Un errore molto comune che viene commesso è quello di considerare uno il tubo di aspirazione del compressore e l’altro quello di mandata. Invece entrambi i tubi sono in bassa pressione e, ora che abbiamo visto che il volume che occupa un chilogrammo di refrigerante allo stato liquido è molto inferiore al volume che occupa la stessa massa di vapore, possiamo senza ombra di dubbio ricordare che il tubo di diametro più piccolo è quello che contiene il liquido che va ad alimentare l’evaporatore, mentre quello di diametro più grande è quello che contiene il vapore che viene aspirato dal compressore. Quando si carica il circuito con una miscela, operazione che molte volte va fatta in fase liquida, risulta importante individuare con esattezza a quale attacco collegarsi e, per far ciò, basta osservare il diametro dei due tubi.
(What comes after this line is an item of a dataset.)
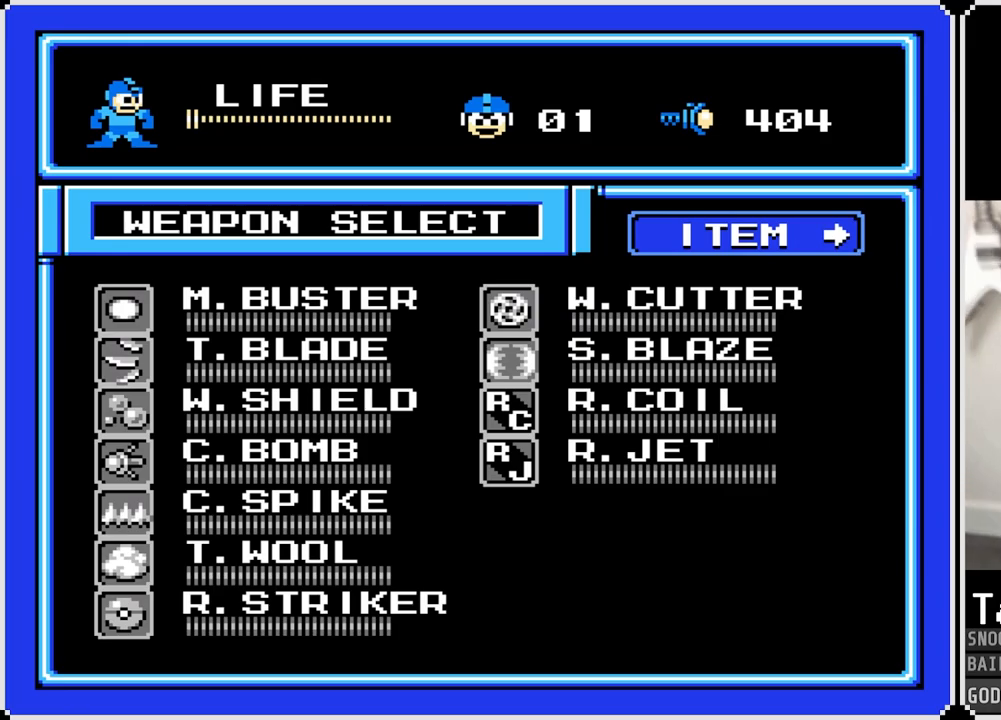
{"buttons": [], "left_stick": "center", "right_stick": "center", "events": [[84, "CROSS", "up"]]}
Sbagliare collegamento significa inondare di liquido il compressore che, come sappiamo, potrebbe “offendersi” per questo!

Un compressore per tutti i gas?

La tabella 1 riporta anche le densità, per ogni tipo di refrigerante, sia della fase liquida che di quella vapore alla temperatura di -30 °C. Ricordiamo che volume specifico e densità sono esattamente uno il reciproco dell’altro. Ad esempio consideriamo l’R404 allo stato liquido: il suo volume specifico è di 0,80 litri per ogni chilogrammo di refrigerante. Allora calcoliamo il reciproco di tale valore: 1/0,80 che come risultato dà 1,25 chilogrammi per ogni litro. Questo significa che 1 litro di R404A liquido a -30 °C ha una massa di 1,25 kg. Se consideriamo 1 metro cubo di liquido (corrispondente a 1000 litri) allora otteniamo una massa di 1250 kg, cioè il valore (a meno delle approssimazioni di calcolo) della densità dell’R404A che troviamo riportato nella colonna 4 della tabella 1.

Stabilito questo vediamo di concentrarci sulla densità dei vari refrigeranti allo stato di vapore alla temperatura di -30 °C (colonna 5 della tabella 1). Come si vede, alcuni refrigeranti si “assomigliano” (R410A e R404A) come valore di densità mentre altri sono completamente diversi.

Confrontiamo, ad esempio, l’R410A e l’R134a. Poniamoci, inoltre, la domanda: possiamo usare lo stesso compressore con i due gas? Otterremo la stessa potenza frigorifera? Se il compressore riesce a far circolare 1 m3 di R410A allora sposta circa 10,5 chilogrammi di gas che sono evaporati producendo, così, un certo effetto frigorifero. Se invece lo stesso compressore, a parità di pressioni di lavoro, fa circolare 1 m3 di R134a allora sposta “solo” 4,4 chilogrammi di gas, cioè meno della metà, che passando nell’evaporatore hanno complessivamente prodotto, grazie all’evaporazione, una quantità di freddo inferiore. Questa è una delle ragioni per cui la scelta del compressore va fatta in maniera specifica a seconda del refrigerante che si intende utilizzare.